Friday, June 12, 2020

Coronavirus Update 6–12–2020: sanctimony (and masks) #MaskingForAFriend

Yesterday, I asked a simple question: Do you voluntarily wear a mask or other facial covering when out in public? Thank you to the hundreds upon hundreds who responded. Here are the results:

  • Yes, always: 23.6%
  • Yes, except when I’m socially distant from others outdoors: 48.8%
  • Yes, but only when indoors: 18.6%
  • No, never: 8.9%

I'm encouraged that over 91% of my readers report wearing masks or other facial coverings at least some of the time when out in public. Anecdotally, however, I believe this number is actually quite a bit lower. The few times I've ventured out in public over the past three months—trips to the grocery store,  visits to Lowes to buy decking materials or a new dishwasher, or last night's family excursion to our favorite wine bar to socially distance outside and listen to live music (equal parts terrifying and wonderful)—it seems to me that most people aren't wearing masks.

This observation leads to the comments people left in answering yesterday's poll.

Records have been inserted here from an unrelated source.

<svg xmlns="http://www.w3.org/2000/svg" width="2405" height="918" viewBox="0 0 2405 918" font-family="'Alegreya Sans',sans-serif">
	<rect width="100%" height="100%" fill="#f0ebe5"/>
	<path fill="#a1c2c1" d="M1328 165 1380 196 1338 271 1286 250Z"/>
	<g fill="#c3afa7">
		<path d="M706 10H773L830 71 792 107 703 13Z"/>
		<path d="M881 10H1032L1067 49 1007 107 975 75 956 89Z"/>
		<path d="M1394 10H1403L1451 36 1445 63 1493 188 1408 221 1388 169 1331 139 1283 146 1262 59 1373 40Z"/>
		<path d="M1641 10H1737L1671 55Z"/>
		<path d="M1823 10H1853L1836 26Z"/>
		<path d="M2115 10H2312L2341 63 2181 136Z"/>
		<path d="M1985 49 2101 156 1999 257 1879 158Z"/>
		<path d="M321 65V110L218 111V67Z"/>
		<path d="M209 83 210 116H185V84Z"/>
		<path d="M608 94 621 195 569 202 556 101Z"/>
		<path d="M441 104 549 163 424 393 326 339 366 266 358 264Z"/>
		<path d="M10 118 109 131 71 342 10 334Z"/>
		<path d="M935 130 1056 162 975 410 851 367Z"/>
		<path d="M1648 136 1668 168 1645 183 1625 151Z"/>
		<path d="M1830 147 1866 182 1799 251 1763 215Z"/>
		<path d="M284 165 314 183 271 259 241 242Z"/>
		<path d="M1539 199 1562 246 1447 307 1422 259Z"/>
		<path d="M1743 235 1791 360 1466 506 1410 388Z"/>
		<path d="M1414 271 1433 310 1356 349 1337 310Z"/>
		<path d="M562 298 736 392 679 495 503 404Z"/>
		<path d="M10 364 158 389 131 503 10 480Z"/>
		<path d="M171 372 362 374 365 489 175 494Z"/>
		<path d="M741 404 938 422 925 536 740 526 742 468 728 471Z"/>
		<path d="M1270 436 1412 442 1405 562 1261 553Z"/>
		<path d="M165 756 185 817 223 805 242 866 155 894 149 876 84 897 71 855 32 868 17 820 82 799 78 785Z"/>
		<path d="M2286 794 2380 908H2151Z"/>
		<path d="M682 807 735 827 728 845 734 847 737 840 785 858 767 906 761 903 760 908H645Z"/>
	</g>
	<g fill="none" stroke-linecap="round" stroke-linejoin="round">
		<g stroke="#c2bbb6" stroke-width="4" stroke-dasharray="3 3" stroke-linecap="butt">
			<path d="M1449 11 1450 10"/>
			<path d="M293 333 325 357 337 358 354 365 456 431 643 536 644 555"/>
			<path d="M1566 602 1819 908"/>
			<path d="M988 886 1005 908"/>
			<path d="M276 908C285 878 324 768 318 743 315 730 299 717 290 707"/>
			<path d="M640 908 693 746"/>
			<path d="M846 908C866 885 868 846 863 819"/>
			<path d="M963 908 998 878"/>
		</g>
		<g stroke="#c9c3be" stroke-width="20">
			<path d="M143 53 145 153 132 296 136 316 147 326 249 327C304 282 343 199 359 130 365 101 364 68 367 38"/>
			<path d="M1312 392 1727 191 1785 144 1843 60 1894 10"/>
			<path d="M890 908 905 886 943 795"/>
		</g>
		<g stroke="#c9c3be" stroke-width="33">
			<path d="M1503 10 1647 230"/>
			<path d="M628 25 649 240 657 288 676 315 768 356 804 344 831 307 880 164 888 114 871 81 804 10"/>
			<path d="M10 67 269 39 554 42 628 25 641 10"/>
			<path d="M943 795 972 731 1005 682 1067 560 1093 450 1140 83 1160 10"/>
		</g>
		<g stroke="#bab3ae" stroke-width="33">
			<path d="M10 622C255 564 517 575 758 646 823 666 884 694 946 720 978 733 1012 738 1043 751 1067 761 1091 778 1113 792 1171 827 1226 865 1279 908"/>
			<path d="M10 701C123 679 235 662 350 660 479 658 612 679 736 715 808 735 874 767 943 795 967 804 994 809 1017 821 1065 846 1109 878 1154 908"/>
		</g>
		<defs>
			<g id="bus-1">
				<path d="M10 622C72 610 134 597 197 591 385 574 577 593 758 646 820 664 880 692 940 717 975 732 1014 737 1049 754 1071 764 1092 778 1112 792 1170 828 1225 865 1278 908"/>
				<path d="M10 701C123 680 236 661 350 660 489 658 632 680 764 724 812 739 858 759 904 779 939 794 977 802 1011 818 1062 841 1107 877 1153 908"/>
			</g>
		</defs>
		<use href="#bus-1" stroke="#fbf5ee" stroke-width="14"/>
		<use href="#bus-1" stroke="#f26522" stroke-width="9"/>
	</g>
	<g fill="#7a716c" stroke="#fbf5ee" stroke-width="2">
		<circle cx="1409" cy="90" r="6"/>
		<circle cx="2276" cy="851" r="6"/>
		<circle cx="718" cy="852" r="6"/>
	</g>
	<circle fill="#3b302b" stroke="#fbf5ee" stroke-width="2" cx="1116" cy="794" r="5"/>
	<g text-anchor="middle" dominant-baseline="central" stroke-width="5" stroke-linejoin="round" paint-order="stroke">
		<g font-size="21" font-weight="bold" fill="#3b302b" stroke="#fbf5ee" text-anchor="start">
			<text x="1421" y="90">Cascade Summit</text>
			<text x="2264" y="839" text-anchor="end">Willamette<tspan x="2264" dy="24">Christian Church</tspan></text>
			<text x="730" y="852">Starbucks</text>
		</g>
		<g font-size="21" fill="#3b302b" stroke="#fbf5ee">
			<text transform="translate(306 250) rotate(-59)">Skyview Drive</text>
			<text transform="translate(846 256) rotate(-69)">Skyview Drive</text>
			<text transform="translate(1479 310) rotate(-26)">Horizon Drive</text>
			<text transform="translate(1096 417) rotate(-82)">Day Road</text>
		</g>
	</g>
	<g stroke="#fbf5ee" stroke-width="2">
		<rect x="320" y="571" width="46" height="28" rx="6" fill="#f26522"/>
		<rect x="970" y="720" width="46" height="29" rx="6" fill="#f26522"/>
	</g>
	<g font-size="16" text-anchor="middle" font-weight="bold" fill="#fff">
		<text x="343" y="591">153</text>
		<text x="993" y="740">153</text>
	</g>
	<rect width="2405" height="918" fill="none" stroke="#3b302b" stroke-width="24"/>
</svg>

Instead of printing them all, I'm only sharing two, each of which summarizes the various viewpoints and opinions of all respondents.

I protect myself and others because I’m a decent human being, not a selfish asshole.


tone (sic) down the sanctimony in your blog

If I was sanctimonious, I would have cut through all of this clutter and just told you to wear a mask and not be a "selfish asshole." Instead, however, I rely on science, which tells me that the best way to halt the communal spread of COVID-19 is a combination of masks and facial coverings, social distancing, and good hand hygiene. Indeed, there have been numerous scientific papers published over the past couple of months (here, here, here, and here, for example) that all reach the same conclusion:

Reducing disease spread requires two things: first, limit contacts of infected individuals via physical distancing and other measures, and second, reduce the transmission probability per contact. The preponderance of evidence indicates that mask wearing reduces the transmissibility per contact by reducing transmission of infected droplets in both laboratory and clinical contexts. Public mask wearing is most effective at reducing spread of the virus when compliance is high. The decreased transmissibility could substantially reduce the death toll and economic impact while the cost of the intervention is low. Given the current shortages of medical masks we recommend the adoption of public cloth mask wearing, as an effective form of source control for now, in conjunction with existing hygiene, distancing, and contact tracing strategies.

Indeed, according to this paper published just two days ago and written by scientists from Cambridge and Greenwich universities, 100 percent adoption of cloth face masks in public could eliminate any future waves of COVID-19. "We show that, when face masks are used by the public all the time (not just from when symptoms first appear), the effective reproduction number, Re, can be decreased below 1, leading to the mitigation of epidemic spread."

The science is clear: when in public, wear a mask, not to protect yourself but to protect others. If everyone wears a mask in public, we would reduce the spread of COVID-19 to a virtual zero, and we could all go about living close to our normal lives. And isn't that what we all want.